Anthony Greenwood: 3D Design BA(Hons) graduate

The great thing about the degree is that you weren’t restricted in any way; the staff were very supportive so you knew you could explore any direction that interested you, which made it very stimulating.

Anthony Greenwood
For Anthony Greenwood it’s all about talking. Since graduating from Falmouth in 3D Design in 2003, he has built a career out of it – and changed a lot of people’s lives as a result. “The more people you can get involved in the process, the more questions you can answer before you start designing and the better the product or space that you’ll produce,” he explains of his form of user-led design, a concept he learnt about and developed while studying for his degree.

It’s an approach that he built on in America, where he worked with a company that researches participatory design for Microsoft, Motorola and other multinational corporations, before coming back to the UK and setting up his own participatory design consultancy service, Terrain. “I’ve done work with the council, Creative Partnerships and local schools,” he continues. “Allowing people to be creative, I’ve had kids dancing around a school before in a bid to get to the best design solution because once they get involved they start talking, and it works with everyone – it’s a very effective way to design.”

It was this effective way of designing that Anthony used on one of his most notable projects to date – the design of the Truro Skate Park, a facility for local children to keep them actively entertained. “I like to design for change, working on something that everybody needs,” he continues. “With the Skate Park, I got together a group of teenagers and a group of professional skateboarders and got them all to create.

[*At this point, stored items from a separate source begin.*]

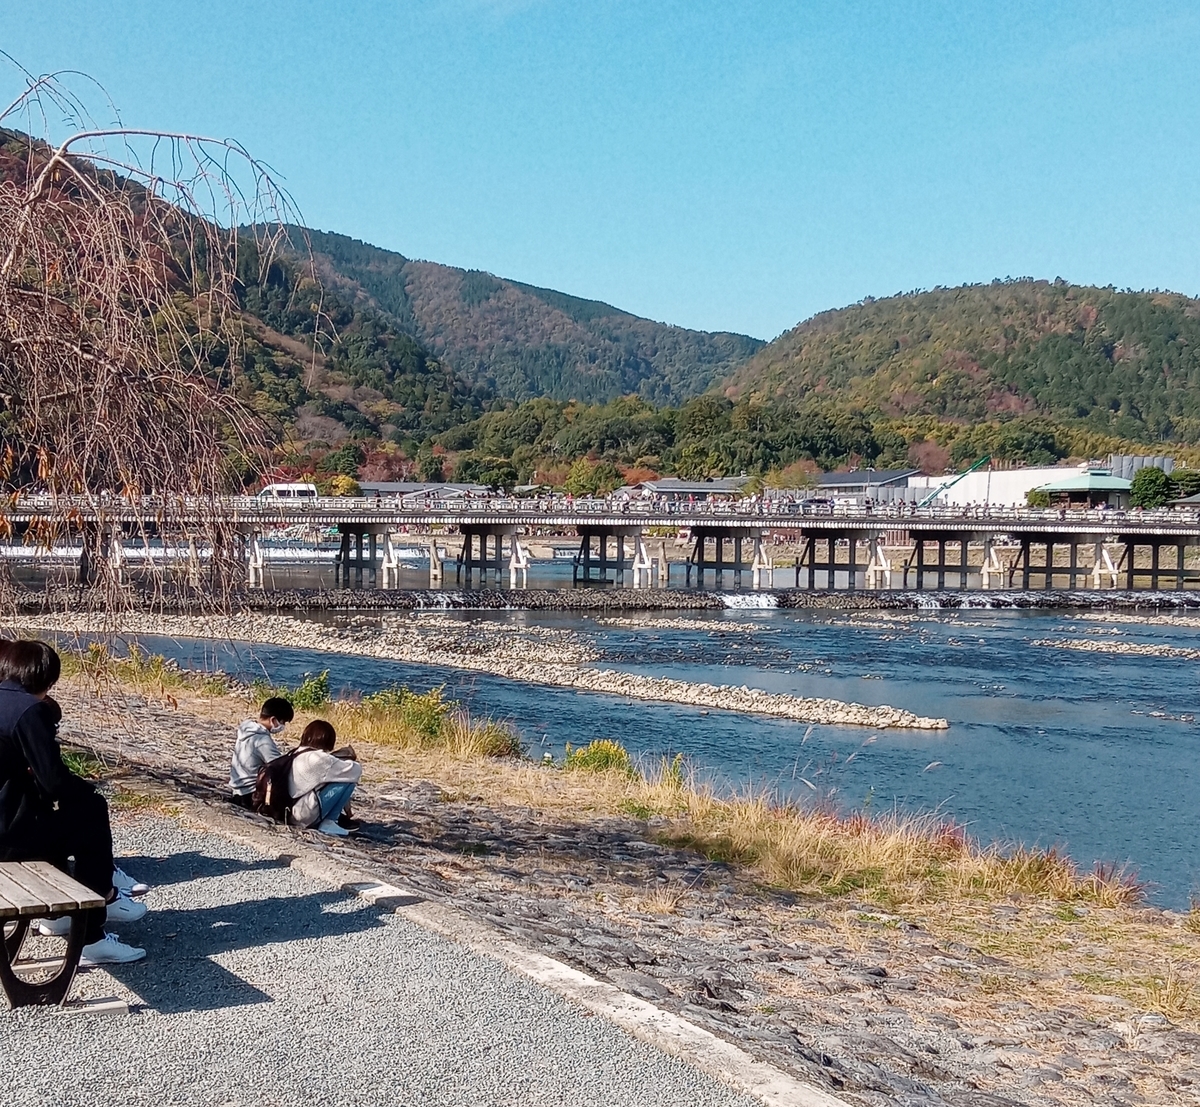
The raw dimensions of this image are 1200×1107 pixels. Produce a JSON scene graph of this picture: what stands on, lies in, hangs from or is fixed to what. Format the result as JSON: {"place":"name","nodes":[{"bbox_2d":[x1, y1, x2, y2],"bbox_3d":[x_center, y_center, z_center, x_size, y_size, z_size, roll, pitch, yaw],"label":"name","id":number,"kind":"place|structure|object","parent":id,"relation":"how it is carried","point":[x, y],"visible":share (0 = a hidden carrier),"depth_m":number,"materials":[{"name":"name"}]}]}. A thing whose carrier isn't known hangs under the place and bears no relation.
{"place":"outdoors","nodes":[
{"label":"outdoors","id":0,"kind":"place"},
{"bbox_2d":[0,120,488,478],"label":"hill","id":1,"kind":"structure","parent":0,"point":[352,406],"materials":[{"name":"green plant"}]},
{"bbox_2d":[2,799,827,1106],"label":"gravel path","id":2,"kind":"structure","parent":0,"point":[695,1094],"materials":[{"name":"grey gravel"}]},
{"bbox_2d":[0,861,120,1013],"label":"bench","id":3,"kind":"object","parent":2,"relation":"on","point":[6,986],"visible":0.93,"depth_m":5.41,"materials":[{"name":"brown wood"}]},
{"bbox_2d":[0,641,149,972],"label":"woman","id":4,"kind":"object","parent":3,"relation":"on","point":[34,761],"visible":0.82,"depth_m":5.55},
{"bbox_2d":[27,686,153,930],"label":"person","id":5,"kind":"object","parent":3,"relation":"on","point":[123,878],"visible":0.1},
{"bbox_2d":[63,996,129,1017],"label":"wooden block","id":6,"kind":"object","parent":2,"relation":"on","point":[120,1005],"visible":0.79,"depth_m":5.12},
{"bbox_2d":[354,479,491,500],"label":"building","id":7,"kind":"structure","parent":0,"point":[382,486],"materials":[{"name":"grey"}]},
{"bbox_2d":[287,227,769,409],"label":"mountain","id":8,"kind":"structure","parent":0,"point":[631,375],"materials":[{"name":"green plant"}]},
{"bbox_2d":[0,488,1198,594],"label":"bridge","id":9,"kind":"structure","parent":0,"point":[988,525],"materials":[{"name":"grey concrete"}]},
{"bbox_2d":[258,482,317,500],"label":"van","id":10,"kind":"object","parent":9,"relation":"on","point":[311,489],"visible":0.64,"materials":[{"name":"white metal"}]},
{"bbox_2d":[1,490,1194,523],"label":"bridge railing","id":11,"kind":"object","parent":9,"relation":"on","point":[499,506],"visible":0.63,"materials":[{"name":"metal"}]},
{"bbox_2d":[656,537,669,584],"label":"wooden post","id":12,"kind":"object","parent":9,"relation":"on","point":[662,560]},
{"bbox_2d":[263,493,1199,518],"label":"person","id":13,"kind":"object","parent":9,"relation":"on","point":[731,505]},
{"bbox_2d":[0,570,1198,910],"label":"river","id":14,"kind":"structure","parent":0,"point":[933,625],"materials":[{"name":"blue liquid"}]},
{"bbox_2d":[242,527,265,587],"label":"bridge pier","id":15,"kind":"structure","parent":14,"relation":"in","point":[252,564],"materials":[{"name":"beige concrete"}]},
{"bbox_2d":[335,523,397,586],"label":"bridge pier","id":16,"kind":"structure","parent":14,"relation":"in","point":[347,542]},
{"bbox_2d":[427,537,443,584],"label":"wooden post","id":17,"kind":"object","parent":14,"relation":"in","point":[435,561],"visible":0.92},
{"bbox_2d":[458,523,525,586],"label":"bridge pier","id":18,"kind":"structure","parent":14,"relation":"in","point":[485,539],"materials":[{"name":"grey"}]},
{"bbox_2d":[61,609,951,733],"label":"gravel bar","id":19,"kind":"object","parent":14,"relation":"in","point":[850,717],"visible":0.94,"depth_m":33.28,"materials":[{"name":"beige stone"}]},
{"bbox_2d":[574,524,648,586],"label":"bridge pier","id":20,"kind":"structure","parent":14,"relation":"in","point":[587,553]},
{"bbox_2d":[73,584,1198,615],"label":"weir","id":21,"kind":"object","parent":14,"relation":"in","point":[1137,597],"visible":0.76,"materials":[{"name":"stone"}]},
{"bbox_2d":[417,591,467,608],"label":"waterfall","id":22,"kind":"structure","parent":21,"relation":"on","point":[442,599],"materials":[{"name":"white liquid"}]},
{"bbox_2d":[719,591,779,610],"label":"waterfall","id":23,"kind":"structure","parent":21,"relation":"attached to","point":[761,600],"materials":[{"name":"white liquid"}]},
{"bbox_2d":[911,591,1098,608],"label":"waterfall","id":24,"kind":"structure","parent":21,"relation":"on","point":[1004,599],"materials":[{"name":"white liquid"}]},
{"bbox_2d":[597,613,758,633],"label":"gravel bar","id":25,"kind":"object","parent":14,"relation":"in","point":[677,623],"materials":[{"name":"beige stone"}]},
{"bbox_2d":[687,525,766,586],"label":"bridge pier","id":26,"kind":"structure","parent":14,"relation":"in","point":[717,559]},
{"bbox_2d":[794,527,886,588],"label":"bridge pier","id":27,"kind":"structure","parent":14,"relation":"in","point":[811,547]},
{"bbox_2d":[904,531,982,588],"label":"bridge pier","id":28,"kind":"structure","parent":14,"relation":"in","point":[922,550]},
{"bbox_2d":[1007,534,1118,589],"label":"bridge pier","id":29,"kind":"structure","parent":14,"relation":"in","point":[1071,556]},
{"bbox_2d":[1037,635,1199,660],"label":"gravel bar","id":30,"kind":"object","parent":14,"relation":"in","point":[1123,647],"visible":0.88,"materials":[{"name":"grey stone"}]},
{"bbox_2d":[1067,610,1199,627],"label":"gravel bar","id":31,"kind":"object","parent":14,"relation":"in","point":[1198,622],"visible":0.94,"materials":[{"name":"beige stone"}]},
{"bbox_2d":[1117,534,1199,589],"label":"bridge pier","id":32,"kind":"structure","parent":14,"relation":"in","point":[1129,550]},
{"bbox_2d":[0,0,1199,352],"label":"sky","id":33,"kind":"structure","parent":0,"point":[817,306],"materials":[{"name":"blue"}]},
{"bbox_2d":[9,643,1199,1106],"label":"stone embankment","id":34,"kind":"structure","parent":0,"point":[147,711],"materials":[{"name":"stone"}]},
{"bbox_2d":[73,641,203,697],"bbox_3d":[-6.990,1.733,19.152,2.352,0.833,2.375,0,2,-7],"label":"shrub","id":35,"kind":"object","parent":34,"relation":"on","point":[156,667],"visible":0.63,"depth_m":19.14,"materials":[{"name":"green plant"}]},
{"bbox_2d":[0,57,315,706],"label":"weeping tree","id":36,"kind":"object","parent":34,"relation":"on","point":[53,159],"visible":0.99,"depth_m":9.69,"materials":[{"name":"brown plant"}]},
{"bbox_2d":[228,696,295,811],"bbox_3d":[-2.531,1.553,9.860,0.532,0.878,0.581,1,2,14],"label":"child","id":37,"kind":"object","parent":34,"relation":"on","point":[283,706],"visible":0.75,"depth_m":9.76},
{"bbox_2d":[272,670,332,716],"bbox_3d":[-3.610,1.803,15.914,0.883,0.665,0.893,0,2,-7],"label":"shrub","id":38,"kind":"object","parent":34,"relation":"on","point":[313,694],"visible":0.66,"depth_m":15.85,"materials":[{"name":"green plant"}]},
{"bbox_2d":[270,718,364,835],"bbox_3d":[-2.129,1.716,9.777,0.676,0.854,0.678,0,2,-7],"label":"woman","id":39,"kind":"object","parent":34,"relation":"on","point":[316,753],"visible":0.86,"depth_m":9.66},
{"bbox_2d":[254,750,297,819],"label":"backpack","id":40,"kind":"object","parent":39,"relation":"attached to","point":[275,781],"visible":0.64,"depth_m":9.36,"materials":[{"name":"black fabric"}]},
{"bbox_2d":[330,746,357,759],"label":"book","id":41,"kind":"object","parent":39,"relation":"in","point":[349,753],"visible":0.56,"depth_m":9.99,"materials":[{"name":"brown paper"}]},
{"bbox_2d":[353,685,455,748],"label":"shrub","id":42,"kind":"object","parent":34,"relation":"on","point":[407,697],"visible":0.69,"depth_m":15.48,"materials":[{"name":"green plant"}]},
{"bbox_2d":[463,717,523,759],"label":"shrub","id":43,"kind":"object","parent":34,"relation":"on","point":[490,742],"visible":0.61,"depth_m":15.80,"materials":[{"name":"green plant"}]},
{"bbox_2d":[143,797,860,1104],"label":"stone curb","id":44,"kind":"structure","parent":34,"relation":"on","point":[653,1011],"depth_m":5.93,"materials":[{"name":"concrete"}]},
{"bbox_2d":[561,739,635,778],"bbox_3d":[0.017,2.260,13.975,1.014,0.500,1.019,0,2,-7],"label":"shrub","id":45,"kind":"object","parent":34,"relation":"on","point":[598,756],"visible":0.63,"depth_m":13.91,"materials":[{"name":"green plant"}]},
{"bbox_2d":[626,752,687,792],"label":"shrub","id":46,"kind":"object","parent":34,"relation":"on","point":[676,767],"visible":0.51,"depth_m":13.53,"materials":[{"name":"green plant"}]},
{"bbox_2d":[624,776,1138,919],"label":"dry grass","id":47,"kind":"structure","parent":34,"relation":"on","point":[789,850],"materials":[{"name":"gold"}]},
{"bbox_2d":[629,477,746,500],"label":"building","id":48,"kind":"structure","parent":0,"point":[706,484],"materials":[{"name":"grey"}]},
{"bbox_2d":[810,469,923,503],"label":"building","id":49,"kind":"structure","parent":0,"point":[839,481],"materials":[{"name":"grey"}]},
{"bbox_2d":[715,276,1199,465],"label":"hill","id":50,"kind":"structure","parent":0,"point":[1110,356],"materials":[{"name":"green plant"}]},
{"bbox_2d":[904,464,1112,508],"label":"white building","id":51,"kind":"structure","parent":0,"point":[1013,475],"materials":[{"name":"white"}]},
{"bbox_2d":[1035,470,1138,509],"label":"green-roofed building","id":52,"kind":"structure","parent":0,"point":[1071,486],"materials":[{"name":"green metal"}]},
{"label":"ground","id":53,"kind":"structure","parent":0},
{"bbox_2d":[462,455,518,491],"label":"tree","id":54,"kind":"object","parent":53,"relation":"on","point":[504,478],"visible":0.75,"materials":[{"name":"green plant"}]},
{"bbox_2d":[563,459,623,498],"label":"tree","id":55,"kind":"object","parent":53,"relation":"on","point":[595,489],"visible":0.73,"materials":[{"name":"green plant"}]},
{"bbox_2d":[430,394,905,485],"label":"tree row","id":56,"kind":"object","parent":53,"relation":"on","point":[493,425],"visible":0.78,"materials":[{"name":"green plant"}]},
{"bbox_2d":[919,457,990,505],"label":"crane","id":57,"kind":"object","parent":53,"relation":"on","point":[963,475],"visible":0.62,"materials":[{"name":"green"}]},
{"bbox_2d":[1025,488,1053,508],"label":"shrub","id":58,"kind":"object","parent":53,"relation":"on","point":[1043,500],"visible":0.64,"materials":[{"name":"green plant"}]},
{"bbox_2d":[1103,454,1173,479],"label":"building","id":59,"kind":"structure","parent":53,"relation":"on","point":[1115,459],"materials":[{"name":"grey metal"}]},
{"bbox_2d":[1129,466,1174,509],"label":"tree","id":60,"kind":"object","parent":53,"relation":"on","point":[1151,486],"visible":0.81,"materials":[{"name":"green plant"}]},
{"bbox_2d":[1167,467,1199,503],"label":"tree","id":61,"kind":"object","parent":53,"relation":"on","point":[1190,481],"visible":0.72,"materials":[{"name":"green plant"}]}
]}

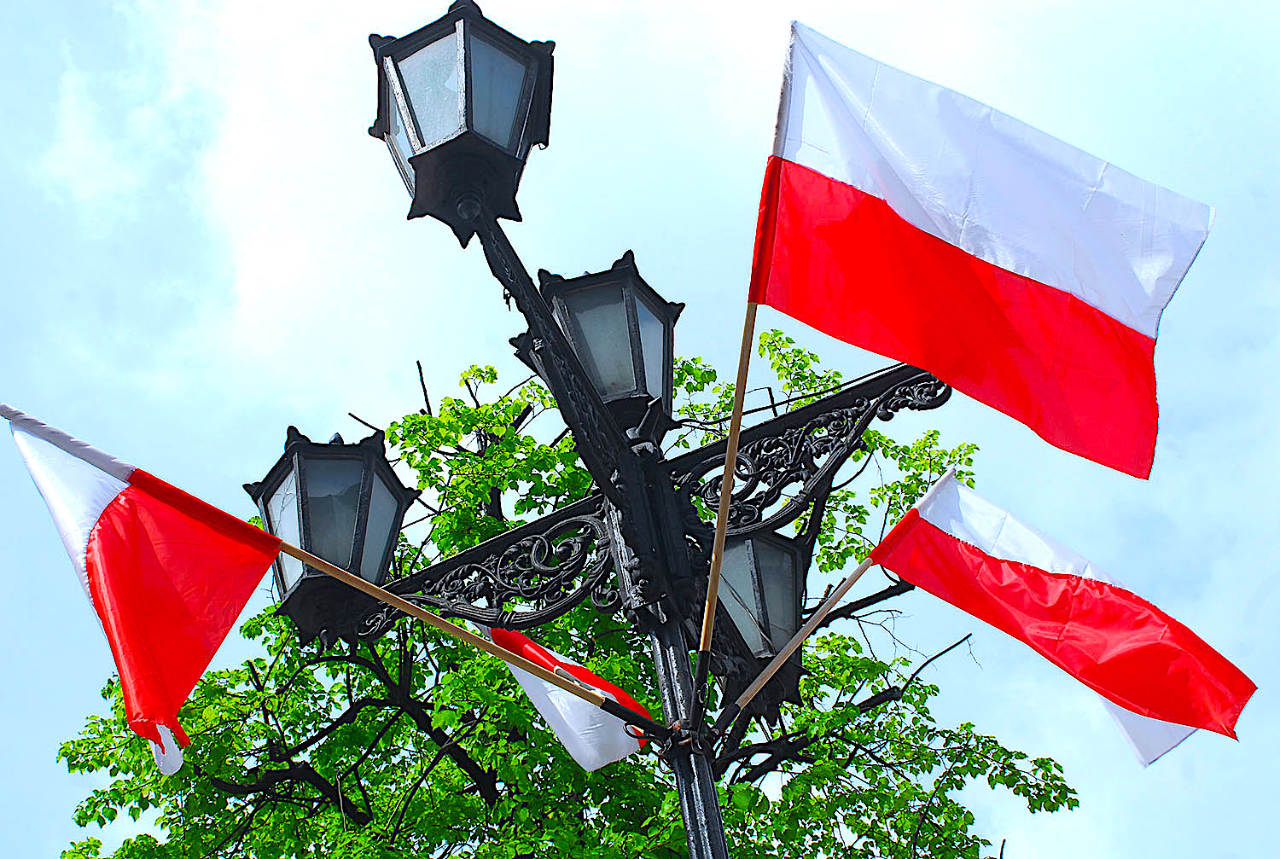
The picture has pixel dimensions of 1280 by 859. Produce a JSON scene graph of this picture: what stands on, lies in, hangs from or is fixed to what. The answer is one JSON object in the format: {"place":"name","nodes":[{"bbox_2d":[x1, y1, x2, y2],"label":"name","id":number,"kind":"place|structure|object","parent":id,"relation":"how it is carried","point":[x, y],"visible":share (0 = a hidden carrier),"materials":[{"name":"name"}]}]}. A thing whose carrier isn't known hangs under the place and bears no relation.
{"place":"outdoors","nodes":[
{"label":"outdoors","id":0,"kind":"place"},
{"bbox_2d":[0,0,1279,858],"label":"sky","id":1,"kind":"structure","parent":0,"point":[407,392],"materials":[{"name":"blue"}]},
{"label":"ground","id":2,"kind":"structure","parent":0},
{"bbox_2d":[41,325,1090,858],"label":"tree","id":3,"kind":"object","parent":2,"relation":"on","point":[520,745],"visible":0.83,"materials":[{"name":"green plant"}]},
{"bbox_2d":[235,6,966,858],"label":"street lamp","id":4,"kind":"object","parent":2,"relation":"on","point":[630,477],"visible":0.93,"materials":[{"name":"black metal"}]},
{"bbox_2d":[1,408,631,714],"label":"flagpole","id":5,"kind":"object","parent":4,"relation":"attached to","point":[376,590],"visible":0.99,"materials":[{"name":"brown wood"}]},
{"bbox_2d":[0,401,285,774],"label":"flag","id":6,"kind":"object","parent":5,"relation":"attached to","point":[178,522],"visible":0.98,"materials":[{"name":"fabric"}]},
{"bbox_2d":[245,423,416,645],"label":"lantern","id":7,"kind":"object","parent":4,"relation":"attached to","point":[311,469],"visible":0.75,"materials":[{"name":"black metal"}]},
{"bbox_2d":[366,0,558,242],"label":"lantern","id":8,"kind":"object","parent":4,"relation":"attached to","point":[451,126],"visible":0.97,"materials":[{"name":"black metal"}]},
{"bbox_2d":[488,629,651,769],"label":"flag","id":9,"kind":"object","parent":4,"relation":"attached to","point":[590,762],"visible":0.66,"materials":[{"name":"white fabric"}]},
{"bbox_2d":[534,247,682,423],"label":"lantern","id":10,"kind":"object","parent":4,"relation":"attached to","point":[595,374],"visible":0.76,"materials":[{"name":"black metal"}]},
{"bbox_2d":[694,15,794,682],"label":"flagpole","id":11,"kind":"object","parent":4,"relation":"attached to","point":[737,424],"visible":0.84,"materials":[{"name":"wood"}]},
{"bbox_2d":[755,20,1213,478],"label":"flag","id":12,"kind":"object","parent":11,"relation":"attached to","point":[1048,276],"visible":0.97,"materials":[{"name":"red fabric"}]},
{"bbox_2d":[703,525,811,708],"label":"lantern","id":13,"kind":"object","parent":4,"relation":"attached to","point":[724,574],"visible":0.56,"materials":[{"name":"black metal"}]},
{"bbox_2d":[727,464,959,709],"label":"flagpole","id":14,"kind":"object","parent":4,"relation":"attached to","point":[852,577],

We did collages, worked with stickers and talked about what they like, what they don’t, about being social and antisocial, and about what the park should be, until I had everything necessary to come up with the design that everyone was looking for.”

Anthony attributes the success of his current design practice to his course at Falmouth and the opportunities to explore design theory that it allowed him. “The great thing about the degree is that you weren’t restricted in any way; the staff were very supportive so you knew you could explore any direction that interested you, which made it very stimulating,” he says. “I developed my understanding and interest in participatory design during my time at the College, and wouldn’t be doing what I am now without it.”